Chop tofu or paneer into 1 inch/2.5 cm chunks.
If using tofu: fry the cubes (in batches if needed) in a large skillet in the onion oil and sprinkling of salt. Toss frequently until brown on all sides, for ~10 minutes. Sprinkle with turmeric, fully coat then set on some paper towels to cool and crisp.
Mix the yoghurt, garlic oil, spices and ginger together in a bowl. Stir in the cooked tofu or paneer cubes, coat with the spice mix and set aside to marinade.
Chop sweet potatoes into inch chunks and carrots into cm rounds.
Heat garlic oil in large casserole, then add the veg and cook for ~5 minutes
Add tomatoes and coconut milk to the veg in the large casserole, stir well and break the tomatoes up a bit if whole.
Boil the tomatoes, coconut milk and vegetables on medium heat (stirring occasionally to prevent sticking) until reduced and veg soft (~15-20 mins). Then take off the heat and leave to cool a bit.
If cooking, boil the rice according to packet instructions.
If using paneer cheese: Fry up the marinated paneer on medium-high heat in single layer batches until browned.

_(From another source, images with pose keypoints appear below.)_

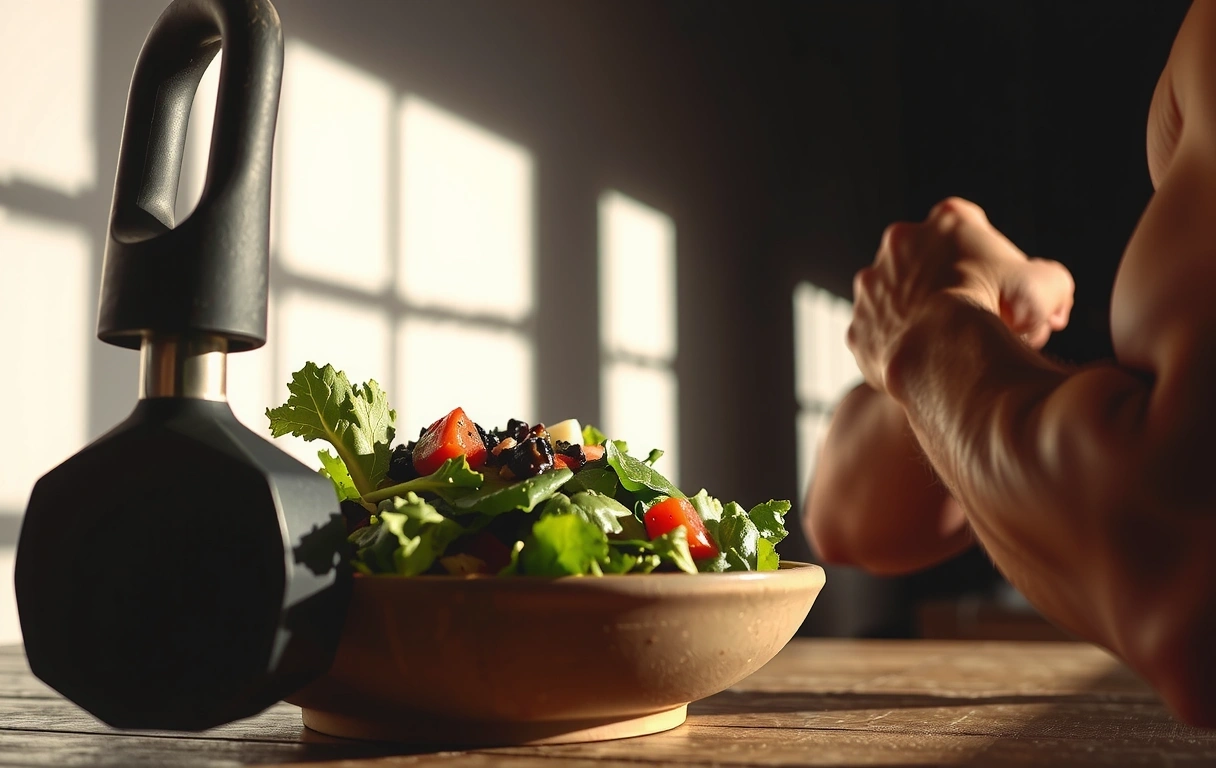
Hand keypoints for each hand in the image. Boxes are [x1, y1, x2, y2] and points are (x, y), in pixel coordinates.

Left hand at [848, 197, 1073, 391]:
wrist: (943, 355)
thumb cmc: (999, 313)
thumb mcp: (1048, 286)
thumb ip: (1050, 284)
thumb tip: (1050, 308)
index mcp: (948, 220)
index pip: (975, 232)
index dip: (995, 264)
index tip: (1004, 292)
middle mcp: (900, 243)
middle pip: (932, 265)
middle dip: (953, 288)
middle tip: (979, 320)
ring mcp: (871, 285)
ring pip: (902, 301)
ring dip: (922, 317)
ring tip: (950, 347)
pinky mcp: (857, 326)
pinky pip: (882, 338)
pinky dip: (903, 350)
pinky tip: (926, 365)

Take a soup blender and blend around half the veg, coconut, tomato mixture until thickened to your preferred consistency but still a bit chunky if you like the extra texture.
Add the tofu/paneer and left over marinade to the sauce and stir well to combine. Heat on low heat for a while longer (~5 mins) to combine flavours. Season to taste with salt, pepper, maple syrup and additional spice.
Heat any additional sides (veg, bread) if using. Serve hot with all the trimmings. This is great for leftovers and freezing.